◆ TEXT
=-=-=
As Ryan puts it, Spirent acts as a neutral party working across these competitors; testing must span companies, and standards should be in place to allow for that.
Interoperability standards must allow phones to “talk” between companies as easily as people talk face-to-face.
Earlier this year, an unexpected delay by the FCC forced NI and Spirent customers to pivot quickly. To understand this challenge, it helps to understand aspects of the market, not well known by people outside of the industry.
To start deployment, first the FCC needs to auction the spectrum rights. On the global stage, the major deployments for 5G are aimed at what is called the mid-band spectrum. In the US, this includes the Citizen’s Band Radio Service (CBRS). The FCC has been looking at allowing this band to be used for 5G for several years, but concerns of interfering with existing users has slowed down that action.
Late last year, the continued delays in the FCC auction triggered US carriers to generate active plans to reuse radio spectrum they had been using for 4G. To support this, Spirent needed to shift to a very different radio structure format and get it certified by the start of April 2020 for a major US carrier.
Spirent brought the challenge to meet the April validation target date to the NI team. Hong Bounpaseuth, senior staff engineer, stepped in from Spirent as a key lead in this effort. Hong lives in Dallas, a “Texas stone’s throw away” from the labs at NI’s headquarters in Austin, Texas. Hong made the 3-hour drive several times through the start of the year to sit side-by-side with the NI team. As Covid-19 lockdowns took effect in the spring, Hong built up two systems in his home and continued working with the NI team as they collectively solved one problem after another in the face of the extremely challenging logistical issues.
NI recognized that significant design and test challenges require powerful tools and was committed to connecting designers and test engineers to ensure the two companies developed an offering to support their customers.
Spirent's 8100 5G Mobile Device Test System incorporates NI's leading-edge SDR platform
Innovations require testing to enter the market reliably and sustainably. Ryan attributes part of Spirent’s success to being open to tolerating partial successes: “Often, a small win is the steppingstone to the next big breakthrough.”
=-=-=
(Saved entries)
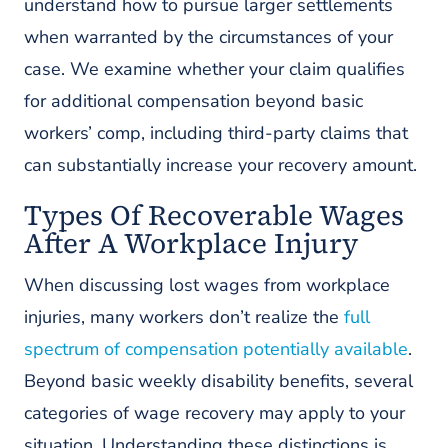
understand how to pursue larger settlements
when warranted by the circumstances of your
case. We examine whether your claim qualifies
for additional compensation beyond basic
workers’ comp, including third-party claims that
can substantially increase your recovery amount.
Types Of Recoverable Wages
After A Workplace Injury
When discussing lost wages from workplace
injuries, many workers don’t realize the
full
spectrum of compensation potentially available
.
Beyond basic weekly disability benefits, several
categories of wage recovery may apply to your
situation. Understanding these distinctions is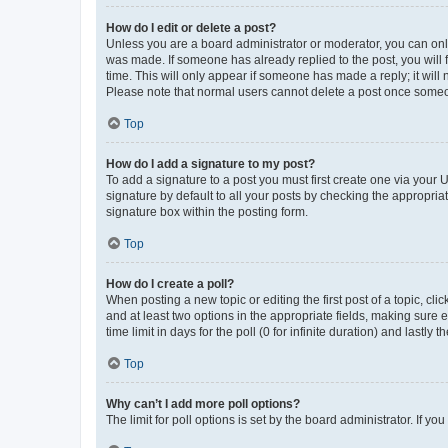
How do I edit or delete a post?
Unless you are a board administrator or moderator, you can only e
was made. If someone has already replied to the post, you will f
time. This will only appear if someone has made a reply; it will 
Please note that normal users cannot delete a post once someo
Top
How do I add a signature to my post?
To add a signature to a post you must first create one via your
signature by default to all your posts by checking the appropria
signature box within the posting form.
Top
How do I create a poll?
When posting a new topic or editing the first post of a topic, cli
and at least two options in the appropriate fields, making sure 
time limit in days for the poll (0 for infinite duration) and lastly
Top
Why can’t I add more poll options?
The limit for poll options is set by the board administrator. If 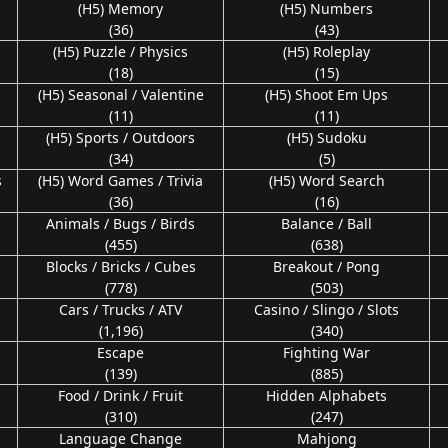
(H5) Memory
(H5) Numbers
(36)
(43)
(H5) Puzzle / Physics
(H5) Roleplay
(18)
(15)
n
(H5) Seasonal / Valentine
(H5) Shoot Em Ups
(11)
(11)
(H5) Sports / Outdoors
(H5) Sudoku
(34)
(5)
s
(H5) Word Games / Trivia
(H5) Word Search
(36)
(16)
Animals / Bugs / Birds
Balance / Ball
(455)
(638)
Blocks / Bricks / Cubes
Breakout / Pong
(778)
(503)
Cars / Trucks / ATV
Casino / Slingo / Slots
(1,196)
(340)
Escape
Fighting War
(139)
(885)
Food / Drink / Fruit
Hidden Alphabets
(310)
(247)
Language Change
Mahjong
=-=-=
◆ COMPLETE THE FOLLOWING
- 1) In the text about Spirent and NI, by when did Spirent need its new radio structure format certified for a major US carrier?
- 2) Write out the part of the Spirent and NI text starting at "To start deployment, first" and ending at "major US carrier.".
- 3) Extend the text about Spirent and NI's 5G testing work past its last sentence.

◆ RESPONSES BY TASK
- 1) By the start of April 2020.

- 2)
To start deployment, first the FCC needs to auction the spectrum rights. On the global stage, the major deployments for 5G are aimed at what is called the mid-band spectrum. In the US, this includes the Citizen’s Band Radio Service (CBRS). The FCC has been looking at allowing this band to be used for 5G for several years, but concerns of interfering with existing users has slowed down that action.
Late last year, the continued delays in the FCC auction triggered US carriers to generate active plans to reuse radio spectrum they had been using for 4G. To support this, Spirent needed to shift to a very different radio structure format and get it certified by the start of April 2020 for a major US carrier.

- 3)
– Clarke Ryan, Senior Director of Product Development, Spirent
Ryan also compares today’s telephone network to a pyramid that’s about two miles high, a sharp departure from what it was like when he began his career in 1977.
“There are about 10 levels of abstraction between being ‘down in the dirt’ in electronics and being ‘up in the cloud.’ No one on Earth can cognitively understand all those levels stacked on top of each other. You need a framework, so you can regression test, make a small change, and then regression test again. Small changes cause small problems that you can address. If you put all those changes in at once, you’ll never understand what the problem was. You need to ensure the design is working properly and iterate quickly. Testing breaks down that complexity.”
Advances in 5G will improve safety for travelers.
Spirent’s 5G device capabilities are built on NI’s software defined radio (SDR) products. Ryan shared that integrating NI SDR helps Spirent adapt their systems quickly even as standards evolve.
Ryan concluded by sharing the ways in which Spirent and others Engineer Ambitiously to improve the accuracy of location services, including adding elevation information. This exciting area of development has implications for you and your safety.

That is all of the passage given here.